Less extraordinary has been the sight of people playing cricket. Formula One’s popularity is growing on the sub continent, but cricket is far and away the most popular pastime here. Even the smallest patch of grass will have people gathering around to throw a ball against a bat, so it seemed apt for a journalist from the Hindustan Times to ask double world champion Fernando Alonso about his cricketing skills.

“I cannot play,” he said. “Not only can I not play, I don’t even understand the rules!”

“Why not, Fernando?”

“We don’t play cricket in Spain. Please don’t take offence!”

Mark Webber, on the other hand, loves cricket. He went to school with Australian test cricketer Brad Haddin and he telephoned Steve Waugh, the former captain of the baggy greens, for some advice on how to survive in India prior to coming out here.

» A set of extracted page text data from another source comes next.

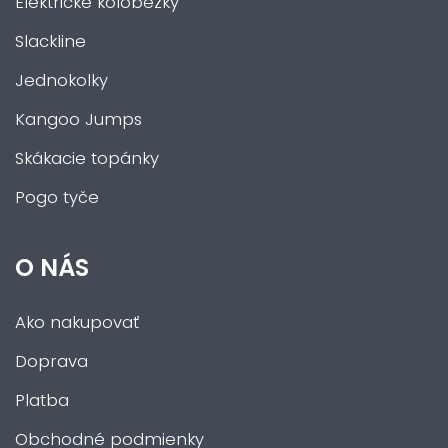
Elektrické kolobežky
Slackline
Jednokolky
Kangoo Jumps
Skákacie topánky
Pogo tyče
O NÁS
Ako nakupovať
Doprava
Platba
Obchodné podmienky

“The cricket guys do long tours in India,” said Mark, “so they know how to survive here. They know what precautions to take when it comes to food and hygiene. Steve had plenty to say!”

Another person with lots to say after qualifying on pole position for tomorrow’s Indian Grand Prix was Sebastian Vettel. In the post-qualifying press conference he got playful and even compared his RB8 to a horse. They could see where he was coming from, except for two points: he’s got a herd of 800 under his right foot, not a lone one, and if his RB8 were a ‘Red Horse’, it would be a Ferrari!

The only thing left for Seb to do on Saturday was sign some copies of the new F1 Opus, which was launched at the Oberoi Hotel in downtown Delhi last night. The book is a glorious look at the last 60 years of the world championship and includes some never-been-seen-before pictures.

The copies that have been signed by every living world champion? A cool £20,000 each.